Questions about Art_Generation_with_Neural_Style_Transfer

Hi friend and mentor,

I already finished the coding homework, but to be honest, I did the code, doesn’t means I truly understood all. I have some questions as below, please directly answer yes or no firstly. thank you for your time.

from this post, i copied the pic as below

this output also can be viewed in my local as below:

Q1. in the section of Excercise 1 - compute_content_cost , we have [-1] in a_C = content_output[-1] a_G = generated_output[-1] is because we need the last content layer (layer 5 in this case). yes or no?

Q2. in the section of Exercise 4 - compute_style_cost, we have

    # Set a_S to be the hidden layer activation from the layer we have selected.
    # The last element of the array contains the content layer image, which must not be used.
    a_S = style_image_output[:-1]

    # Set a_G to be the output of the choosen hidden layers.
    # The last element of the list contains the content layer image which must not be used.
    a_G = generated_image_output[:-1]

this [:-1] took all style layers (layer 0 to 4 at this case), but NOT last layer (this case is layer 5). Yes or no?

Q3. The true NN which is doing this Neural style transfer only has 6 layers in this case, like the black pic from my local above. Yes or No? in other words, we loaded the trained vgg (22 layers), but only 6 out of those are picked and used in this case.

########

→ Challenges
1. In the neural style transfer thread, how many layers does the loaded trained VGG have?
2. Resume the neural style transfer thread from its last sentence, keeping the poster's voice.
The entries after this point are separate material, unrelated to the forum thread about neural style transfer.

→ Information provided

########

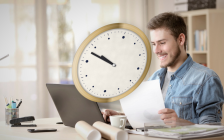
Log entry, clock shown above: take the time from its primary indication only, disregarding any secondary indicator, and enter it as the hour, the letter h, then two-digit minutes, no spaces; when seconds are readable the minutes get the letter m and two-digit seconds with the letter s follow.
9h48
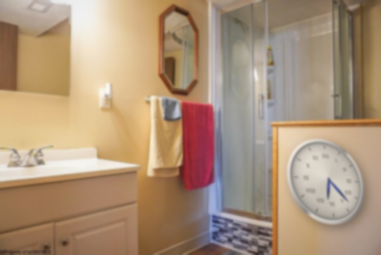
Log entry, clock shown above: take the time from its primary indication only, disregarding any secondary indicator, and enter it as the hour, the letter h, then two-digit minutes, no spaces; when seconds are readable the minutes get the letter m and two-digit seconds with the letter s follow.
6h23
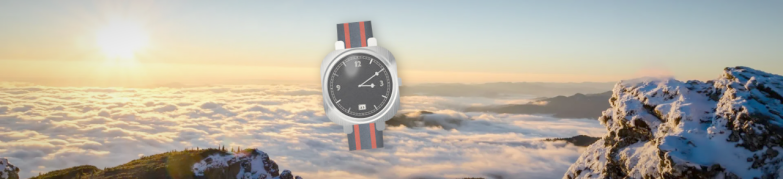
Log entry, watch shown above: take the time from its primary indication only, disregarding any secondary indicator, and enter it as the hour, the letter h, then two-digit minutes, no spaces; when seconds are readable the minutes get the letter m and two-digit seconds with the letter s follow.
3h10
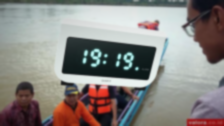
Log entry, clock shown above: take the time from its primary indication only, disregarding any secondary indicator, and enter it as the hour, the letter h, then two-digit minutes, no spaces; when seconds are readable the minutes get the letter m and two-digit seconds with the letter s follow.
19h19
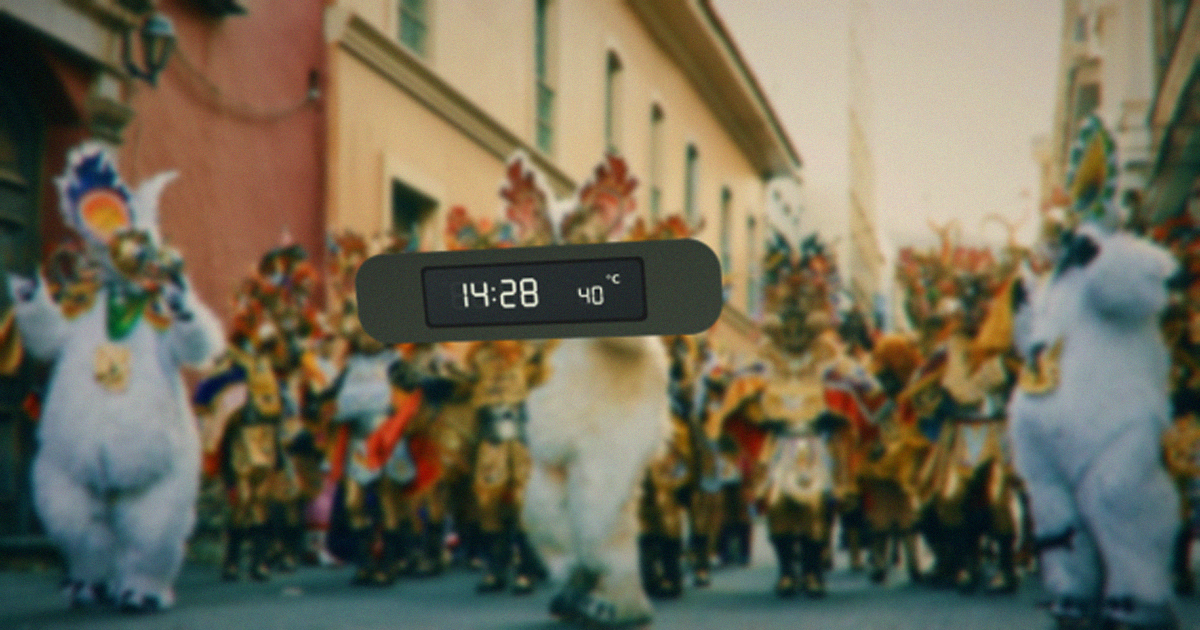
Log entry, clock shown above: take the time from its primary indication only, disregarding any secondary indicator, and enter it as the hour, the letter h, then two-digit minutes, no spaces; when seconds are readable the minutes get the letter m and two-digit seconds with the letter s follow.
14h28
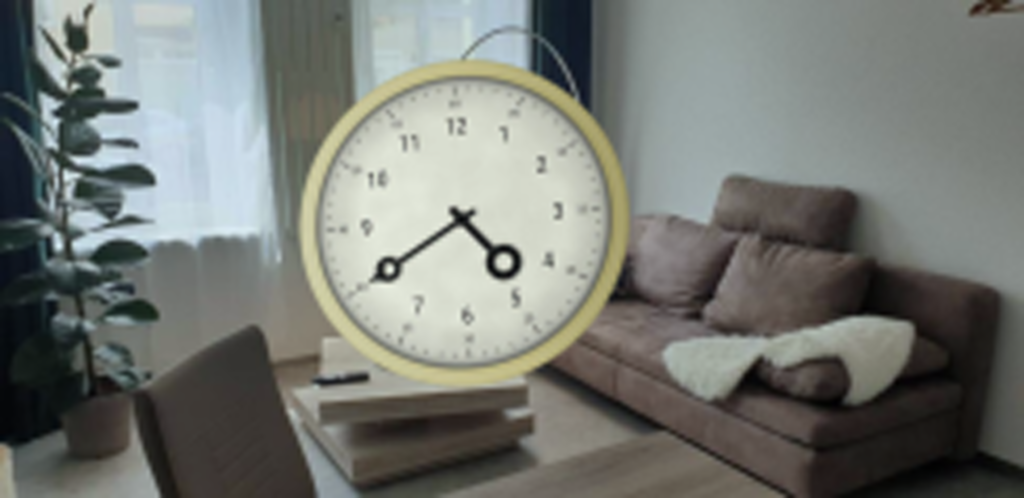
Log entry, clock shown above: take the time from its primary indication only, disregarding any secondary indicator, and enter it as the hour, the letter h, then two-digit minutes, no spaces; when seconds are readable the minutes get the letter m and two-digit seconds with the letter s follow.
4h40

########

→ Answers to each task
1. 22 layers.

2.
Q4, during the training, we are NOT updating the parameters in the NN like before. The parameters in NN never changes anymore, but updating directly on the pixels, Yes or No ?

Q5, this is not a yes or no question, like the pic above, and the same thing was mentioned in the class: Prof said we pick kinda one middle layer for content right? but this 'block5_conv4'… is very very end of the NN, right? I thought middle meant somewhere around block 3_conv4.

Thanks for your time again!

  1. Yes.
  2. Yes.
  3. Cannot answer. What do you mean by “the true NN”?
  4. Cannot answer. I don’t know which NN you are referring to.
  5. Please give a reference to the lecture and time mark.
1 Like

I am talking about the code, less about the video here.

for Q3. the “true NN” means the NN created the style transferred picture. I was asking, which NN is the one used to generate the final style transferred picture. In the code, we first load the trained vgg NN (22 layers) , then we made another new NN by picking 6 layers from the vgg. My understanding is, this 6 layers NN is the one do the style transfer job, not the original vgg. Yes or No?

for Q4, my understanding is… none of NN parameters are updated. During the training, the pixels are updated directly. maybe I am wrong.

for Q5, still the code. code picked the almost final layers. but the video or this homework both mentioned we pick the middle layer for content cost.

thank you!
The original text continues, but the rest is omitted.